__Layout difference records__:
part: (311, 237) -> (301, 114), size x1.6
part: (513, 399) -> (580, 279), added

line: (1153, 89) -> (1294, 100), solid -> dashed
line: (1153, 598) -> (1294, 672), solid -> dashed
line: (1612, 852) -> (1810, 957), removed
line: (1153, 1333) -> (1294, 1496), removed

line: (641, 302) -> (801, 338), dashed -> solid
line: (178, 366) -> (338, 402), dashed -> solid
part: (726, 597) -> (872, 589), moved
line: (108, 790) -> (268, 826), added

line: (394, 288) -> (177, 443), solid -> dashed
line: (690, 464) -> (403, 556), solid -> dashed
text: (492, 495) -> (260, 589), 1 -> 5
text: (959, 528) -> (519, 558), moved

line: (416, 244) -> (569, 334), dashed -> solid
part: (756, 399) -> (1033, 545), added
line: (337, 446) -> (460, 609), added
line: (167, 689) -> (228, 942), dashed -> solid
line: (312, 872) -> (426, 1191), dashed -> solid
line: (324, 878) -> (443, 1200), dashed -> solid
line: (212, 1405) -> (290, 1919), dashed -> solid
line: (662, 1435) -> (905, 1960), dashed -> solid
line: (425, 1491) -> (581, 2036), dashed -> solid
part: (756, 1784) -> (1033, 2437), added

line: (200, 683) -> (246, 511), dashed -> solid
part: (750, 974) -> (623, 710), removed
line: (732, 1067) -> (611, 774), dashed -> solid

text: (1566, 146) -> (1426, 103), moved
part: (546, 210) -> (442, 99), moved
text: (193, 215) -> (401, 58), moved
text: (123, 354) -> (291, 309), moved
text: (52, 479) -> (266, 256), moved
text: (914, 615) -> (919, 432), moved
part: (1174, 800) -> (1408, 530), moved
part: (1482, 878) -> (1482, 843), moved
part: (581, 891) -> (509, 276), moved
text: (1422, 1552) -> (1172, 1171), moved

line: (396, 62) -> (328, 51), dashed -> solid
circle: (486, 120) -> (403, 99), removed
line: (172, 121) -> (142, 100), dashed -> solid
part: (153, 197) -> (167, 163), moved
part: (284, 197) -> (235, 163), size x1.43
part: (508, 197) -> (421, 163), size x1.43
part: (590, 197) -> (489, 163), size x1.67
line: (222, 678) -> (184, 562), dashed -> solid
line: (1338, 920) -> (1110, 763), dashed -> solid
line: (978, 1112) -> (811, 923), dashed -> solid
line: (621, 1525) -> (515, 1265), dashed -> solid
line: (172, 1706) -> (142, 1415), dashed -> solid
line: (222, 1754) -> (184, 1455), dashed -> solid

__Problem description__:
State how many lines of the records above contain the word "removed", and give only that number.

__Response area__:
4